The other part of my work—the part the writer was most interested in—is more like being a grandpa, except for kids I probably will never see after this year.
How do you explain this in a way that makes it seem valuable to society?
Coincidentally, the three threads all came together today. Interview in the morning, preschool at the shelter in the afternoon, followed by a meeting with a fellow board member.
As I've described before, I arrive at People Serving People as the children are finishing lunch. My main contribution to western civilization for the next two hours will be helping two to five preschoolers settle down for a nap.
Today I drew a restless girl who had already filled both her hands with liquid soap during an unsupervised moment of post-meal handwashing. She was quiet but fidgety, and we tried the usual back rubs, head rubs and foot rubs. Next, I put my hand on her cot, and she grabbed my arm and used my knuckles as a sort of kali hahapo headrest. But that didn't work either.
Finally, with all the others long asleep, I rested my head next to hers. She looked over, threw her arm around my neck, and konked out in about 10 seconds.
They don't teach this sort of thing in Harvard Business School.
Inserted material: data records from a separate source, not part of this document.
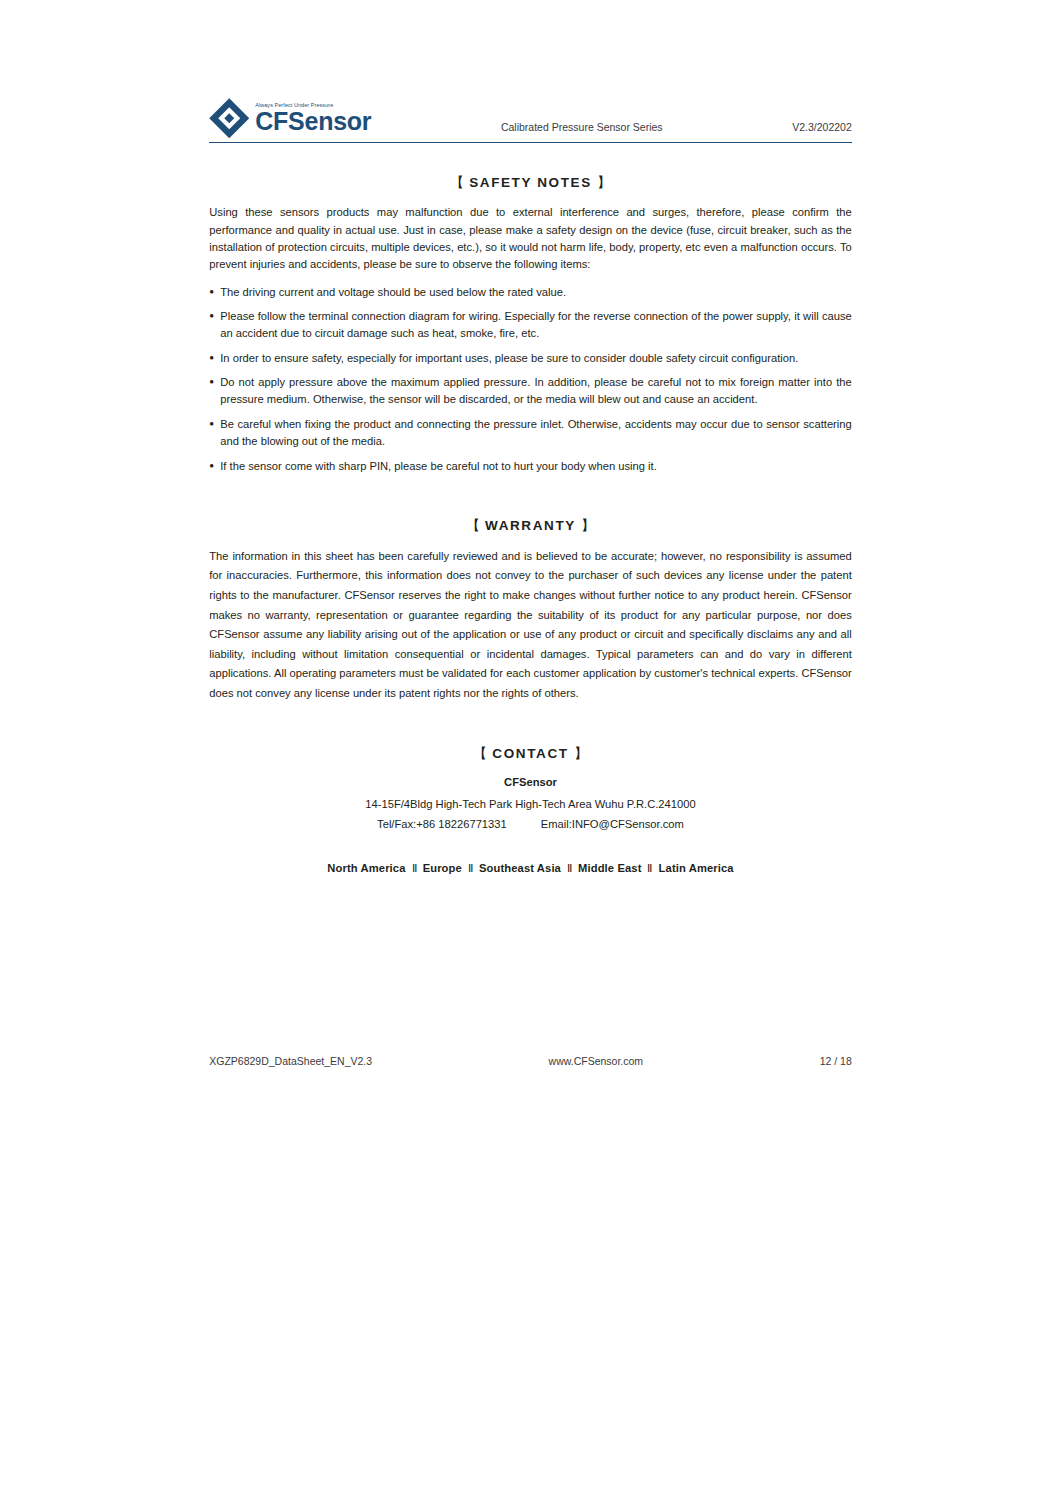Always Perfect Under Pressure
CFSensor
Calibrated Pressure Sensor Series
V2.3/202202
【 SAFETY NOTES 】
Using these sensors products may malfunction due to external interference and surges, therefore, please confirm the performance and quality in actual use. Just in case, please make a safety design on the device (fuse, circuit breaker, such as the installation of protection circuits, multiple devices, etc.), so it would not harm life, body, property, etc even a malfunction occurs. To prevent injuries and accidents, please be sure to observe the following items:
The driving current and voltage should be used below the rated value.
Please follow the terminal connection diagram for wiring. Especially for the reverse connection of the power supply, it will cause an accident due to circuit damage such as heat, smoke, fire, etc.
In order to ensure safety, especially for important uses, please be sure to consider double safety circuit configuration.
Do not apply pressure above the maximum applied pressure. In addition, please be careful not to mix foreign matter into the pressure medium. Otherwise, the sensor will be discarded, or the media will blew out and cause an accident.
Be careful when fixing the product and connecting the pressure inlet. Otherwise, accidents may occur due to sensor scattering and the blowing out of the media.
If the sensor come with sharp PIN, please be careful not to hurt your body when using it.
【 WARRANTY 】
The information in this sheet has been carefully reviewed and is believed to be accurate; however, no responsibility is assumed for inaccuracies. Furthermore, this information does not convey to the purchaser of such devices any license under the patent rights to the manufacturer. CFSensor reserves the right to make changes without further notice to any product herein. CFSensor makes no warranty, representation or guarantee regarding the suitability of its product for any particular purpose, nor does CFSensor assume any liability arising out of the application or use of any product or circuit and specifically disclaims any and all liability, including without limitation consequential or incidental damages. Typical parameters can and do vary in different applications. All operating parameters must be validated for each customer application by customer's technical experts. CFSensor does not convey any license under its patent rights nor the rights of others.
【 CONTACT 】
CFSensor
14-15F/4Bldg High-Tech Park High-Tech Area Wuhu P.R.C.241000
Tel/Fax:+86 18226771331 Email:INFO@CFSensor.com
North AmericaⅡEuropeⅡSoutheast AsiaⅡMiddle EastⅡLatin America
XGZP6829D_DataSheet_EN_V2.3
www.CFSensor.com
12 / 18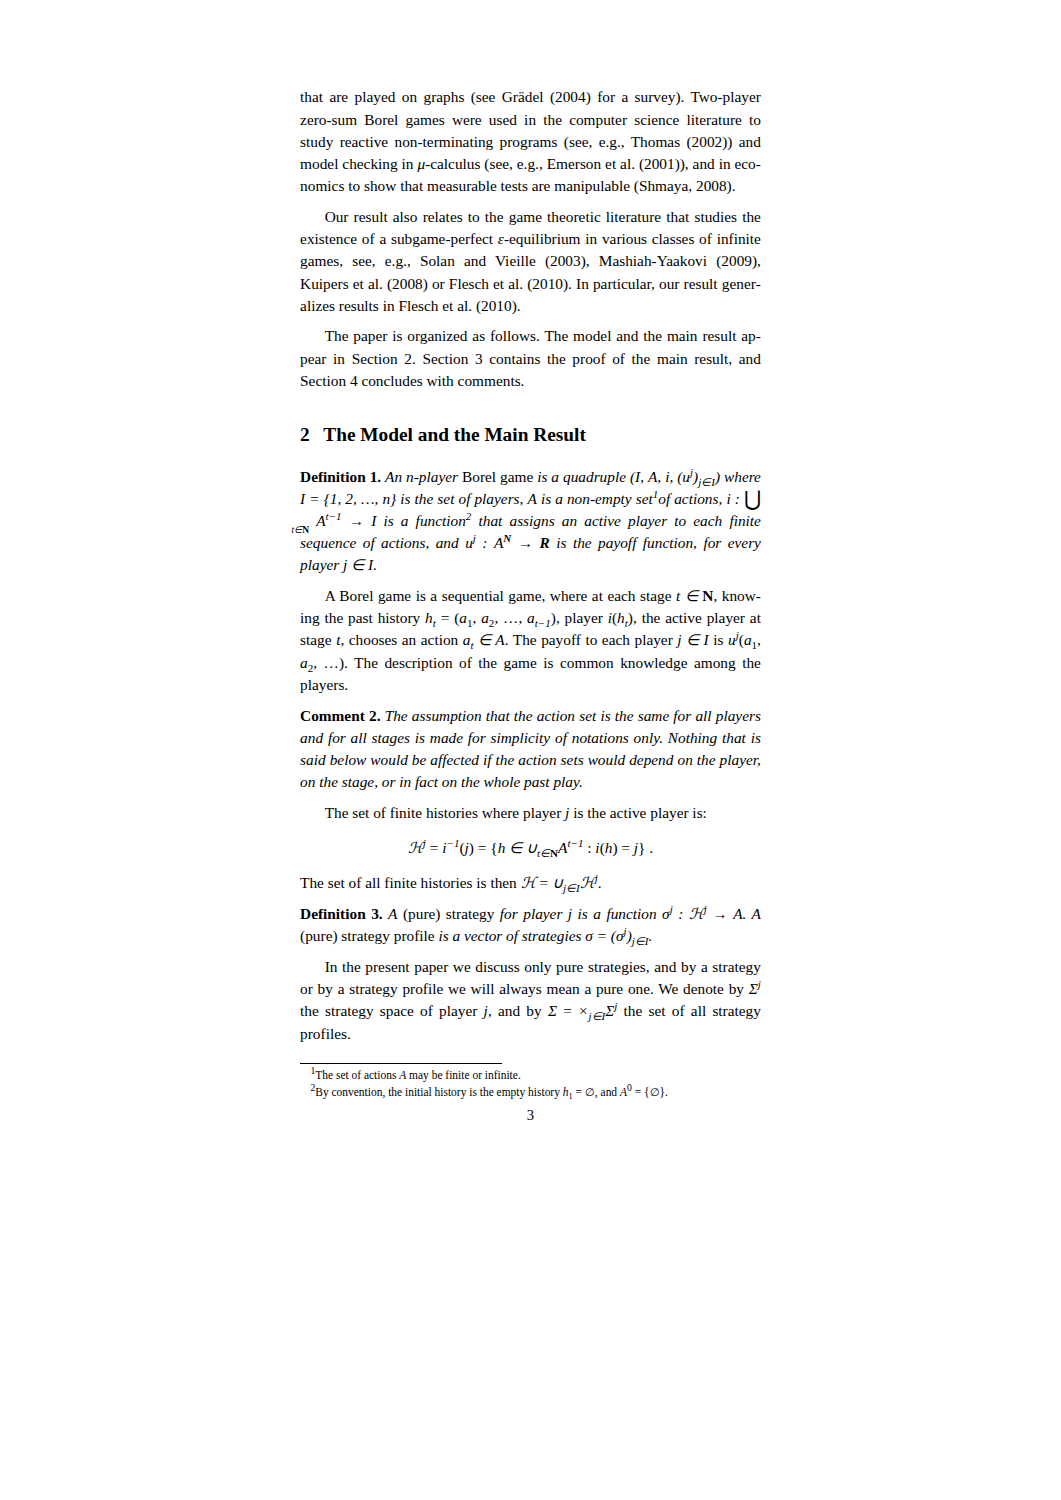that are played on graphs (see Grädel (2004) for a survey). Two-player zero-sum Borel games were used in the computer science literature to study reactive non-terminating programs (see, e.g., Thomas (2002)) and model checking in μ-calculus (see, e.g., Emerson et al. (2001)), and in economics to show that measurable tests are manipulable (Shmaya, 2008).
Our result also relates to the game theoretic literature that studies the existence of a subgame-perfect ε-equilibrium in various classes of infinite games, see, e.g., Solan and Vieille (2003), Mashiah-Yaakovi (2009), Kuipers et al. (2008) or Flesch et al. (2010). In particular, our result generalizes results in Flesch et al. (2010).
The paper is organized as follows. The model and the main result appear in Section 2. Section 3 contains the proof of the main result, and Section 4 concludes with comments.
2 The Model and the Main Result
Definition 1. An n-player Borel game is a quadruple (I, A, i, (uj)j∈I) where I = {1, 2, …, n} is the set of players, A is a non-empty set1of actions, i : ⋃t∈N At−1 → I is a function2 that assigns an active player to each finite sequence of actions, and uj : AN → R is the payoff function, for every player j ∈ I.
A Borel game is a sequential game, where at each stage t ∈ N, knowing the past history ht = (a1, a2, …, at−1), player i(ht), the active player at stage t, chooses an action at ∈ A. The payoff to each player j ∈ I is uj(a1, a2, …). The description of the game is common knowledge among the players.
Comment 2. The assumption that the action set is the same for all players and for all stages is made for simplicity of notations only. Nothing that is said below would be affected if the action sets would depend on the player, on the stage, or in fact on the whole past play.
The set of finite histories where player j is the active player is:
ℋj = i−1(j) = {h ∈ ∪t∈NAt−1 : i(h) = j} .
The set of all finite histories is then ℋ = ∪j∈Iℋj.
Definition 3. A (pure) strategy for player j is a function σj : ℋj → A. A (pure) strategy profile is a vector of strategies σ = (σj)j∈I.
In the present paper we discuss only pure strategies, and by a strategy or by a strategy profile we will always mean a pure one. We denote by Σj the strategy space of player j, and by Σ = ×j∈IΣj the set of all strategy profiles.
1The set of actions A may be finite or infinite.
2By convention, the initial history is the empty history h1 = ∅, and A0 = {∅}.
3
Now free to move about, I considered the next problem. Before I arrived, the kids made and decorated crowns—sort of a yellow construction paper version of a wrestler's head gear—that they would be allowed to wear when they awoke at 2:30. I had missed the activity but figured I could make up ground by applying my prodigious book arts skills. The available scrap paper suggested something more mouselike.
I'm not sure what pressing social problem is addressed by a red mouse headband. The answer may not be discovered in our time.
After my meeting about issues to which serious people are supposed to devote their time, I cycled home along Third Street. Up ahead, I saw a family of five crossing the street and spotted one of the yellow crowns. A few hours before, I'd been doing mock ballet lifts with the wearer.
The Public Library lies a few blocks away but not much else is along that stretch of downtown.
I don't know where my little friend was heading.
I could only take some satisfaction from seeing that she still wore her golden crown.